• _Source material_:
.....

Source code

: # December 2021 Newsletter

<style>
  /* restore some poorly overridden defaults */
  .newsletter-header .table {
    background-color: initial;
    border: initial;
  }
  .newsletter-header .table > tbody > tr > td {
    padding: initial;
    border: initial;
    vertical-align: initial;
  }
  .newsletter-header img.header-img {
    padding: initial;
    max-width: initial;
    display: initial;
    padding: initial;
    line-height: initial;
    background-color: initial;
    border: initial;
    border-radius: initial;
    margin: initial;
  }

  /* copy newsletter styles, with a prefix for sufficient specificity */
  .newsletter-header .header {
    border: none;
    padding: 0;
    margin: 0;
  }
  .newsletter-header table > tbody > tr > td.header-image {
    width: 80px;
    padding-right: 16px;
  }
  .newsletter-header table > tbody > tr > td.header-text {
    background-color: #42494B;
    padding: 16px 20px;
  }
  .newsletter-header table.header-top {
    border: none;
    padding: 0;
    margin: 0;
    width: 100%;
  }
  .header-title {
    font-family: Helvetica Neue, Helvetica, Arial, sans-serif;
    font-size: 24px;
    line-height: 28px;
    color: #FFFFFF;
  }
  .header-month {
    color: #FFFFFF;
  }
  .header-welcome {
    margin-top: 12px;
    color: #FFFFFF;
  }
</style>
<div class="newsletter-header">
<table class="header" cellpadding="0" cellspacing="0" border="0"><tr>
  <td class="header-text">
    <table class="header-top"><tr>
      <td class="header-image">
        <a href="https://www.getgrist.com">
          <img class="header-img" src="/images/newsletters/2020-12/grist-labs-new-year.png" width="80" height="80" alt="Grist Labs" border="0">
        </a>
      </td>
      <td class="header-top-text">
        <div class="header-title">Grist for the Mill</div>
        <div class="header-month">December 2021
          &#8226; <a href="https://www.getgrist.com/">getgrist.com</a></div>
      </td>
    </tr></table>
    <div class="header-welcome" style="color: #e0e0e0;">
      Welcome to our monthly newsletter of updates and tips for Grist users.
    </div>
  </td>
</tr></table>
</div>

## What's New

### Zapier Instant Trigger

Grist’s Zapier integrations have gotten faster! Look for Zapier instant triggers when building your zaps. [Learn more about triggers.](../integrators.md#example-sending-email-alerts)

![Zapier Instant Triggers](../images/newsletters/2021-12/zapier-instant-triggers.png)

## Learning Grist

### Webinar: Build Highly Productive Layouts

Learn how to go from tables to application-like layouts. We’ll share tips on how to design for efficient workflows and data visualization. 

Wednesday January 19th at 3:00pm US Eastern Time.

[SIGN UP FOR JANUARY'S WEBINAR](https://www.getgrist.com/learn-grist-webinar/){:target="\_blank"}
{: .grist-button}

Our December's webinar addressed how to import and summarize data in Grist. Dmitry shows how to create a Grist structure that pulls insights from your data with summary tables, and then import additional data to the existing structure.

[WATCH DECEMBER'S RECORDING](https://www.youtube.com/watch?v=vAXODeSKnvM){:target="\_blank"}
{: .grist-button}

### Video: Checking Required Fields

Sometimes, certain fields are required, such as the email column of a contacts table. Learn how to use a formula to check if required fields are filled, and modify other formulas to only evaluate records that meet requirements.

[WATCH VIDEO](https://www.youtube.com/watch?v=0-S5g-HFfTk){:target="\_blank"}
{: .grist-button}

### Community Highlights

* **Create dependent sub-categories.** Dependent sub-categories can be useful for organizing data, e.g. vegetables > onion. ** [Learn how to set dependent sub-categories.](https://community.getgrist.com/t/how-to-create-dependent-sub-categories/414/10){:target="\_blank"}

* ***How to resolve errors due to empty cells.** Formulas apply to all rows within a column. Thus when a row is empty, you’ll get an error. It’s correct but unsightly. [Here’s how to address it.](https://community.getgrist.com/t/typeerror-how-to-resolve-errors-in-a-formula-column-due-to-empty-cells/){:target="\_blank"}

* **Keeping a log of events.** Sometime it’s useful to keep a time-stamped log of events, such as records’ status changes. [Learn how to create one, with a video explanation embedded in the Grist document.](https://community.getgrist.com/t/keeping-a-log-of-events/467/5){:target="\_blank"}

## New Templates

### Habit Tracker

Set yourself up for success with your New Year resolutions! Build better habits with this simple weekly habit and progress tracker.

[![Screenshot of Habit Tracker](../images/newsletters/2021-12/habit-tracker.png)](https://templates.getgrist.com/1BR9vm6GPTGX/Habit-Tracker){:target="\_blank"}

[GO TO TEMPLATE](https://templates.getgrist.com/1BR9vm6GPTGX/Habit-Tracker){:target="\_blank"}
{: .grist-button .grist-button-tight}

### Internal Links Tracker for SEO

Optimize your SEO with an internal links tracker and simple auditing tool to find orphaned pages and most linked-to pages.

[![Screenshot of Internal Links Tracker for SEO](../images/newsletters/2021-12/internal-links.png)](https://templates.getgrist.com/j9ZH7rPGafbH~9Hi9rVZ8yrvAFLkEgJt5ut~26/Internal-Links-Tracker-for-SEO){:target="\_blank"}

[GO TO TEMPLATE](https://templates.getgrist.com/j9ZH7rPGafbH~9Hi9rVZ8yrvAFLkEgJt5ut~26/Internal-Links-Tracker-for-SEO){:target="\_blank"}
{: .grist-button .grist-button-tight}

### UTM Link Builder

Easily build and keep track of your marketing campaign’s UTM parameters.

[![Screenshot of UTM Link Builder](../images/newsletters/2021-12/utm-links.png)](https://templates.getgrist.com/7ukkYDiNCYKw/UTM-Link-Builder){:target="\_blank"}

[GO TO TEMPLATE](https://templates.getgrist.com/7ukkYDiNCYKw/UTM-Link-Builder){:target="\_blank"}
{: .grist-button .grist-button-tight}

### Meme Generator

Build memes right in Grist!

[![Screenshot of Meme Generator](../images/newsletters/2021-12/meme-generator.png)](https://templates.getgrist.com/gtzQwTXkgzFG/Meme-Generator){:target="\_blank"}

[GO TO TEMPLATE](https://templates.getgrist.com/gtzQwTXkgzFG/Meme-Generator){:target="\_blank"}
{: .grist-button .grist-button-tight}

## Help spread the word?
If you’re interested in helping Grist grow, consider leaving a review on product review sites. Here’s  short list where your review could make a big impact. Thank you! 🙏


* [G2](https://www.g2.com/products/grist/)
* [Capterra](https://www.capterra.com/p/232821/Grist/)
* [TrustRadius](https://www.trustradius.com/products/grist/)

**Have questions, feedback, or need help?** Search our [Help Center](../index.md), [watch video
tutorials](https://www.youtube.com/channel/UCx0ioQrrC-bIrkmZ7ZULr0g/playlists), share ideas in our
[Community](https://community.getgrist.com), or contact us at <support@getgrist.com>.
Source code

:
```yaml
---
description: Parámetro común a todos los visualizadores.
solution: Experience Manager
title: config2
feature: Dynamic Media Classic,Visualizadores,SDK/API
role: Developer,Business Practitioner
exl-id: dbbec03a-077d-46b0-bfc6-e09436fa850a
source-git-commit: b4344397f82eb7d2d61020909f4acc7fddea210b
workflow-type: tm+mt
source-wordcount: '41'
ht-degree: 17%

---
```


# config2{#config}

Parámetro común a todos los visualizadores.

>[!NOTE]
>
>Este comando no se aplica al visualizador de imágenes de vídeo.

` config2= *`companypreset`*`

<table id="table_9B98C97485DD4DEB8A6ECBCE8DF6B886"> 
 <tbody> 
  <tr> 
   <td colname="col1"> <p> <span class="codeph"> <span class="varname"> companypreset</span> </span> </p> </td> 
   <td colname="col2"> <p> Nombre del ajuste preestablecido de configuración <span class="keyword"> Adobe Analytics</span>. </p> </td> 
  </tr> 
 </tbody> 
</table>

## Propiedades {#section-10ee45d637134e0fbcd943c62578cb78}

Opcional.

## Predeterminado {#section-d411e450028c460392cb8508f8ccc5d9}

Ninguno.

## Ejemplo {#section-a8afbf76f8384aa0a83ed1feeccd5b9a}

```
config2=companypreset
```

.....

Across the records, count the lines that contain the word "Here" and give that figure alone.

• _Your response_:
2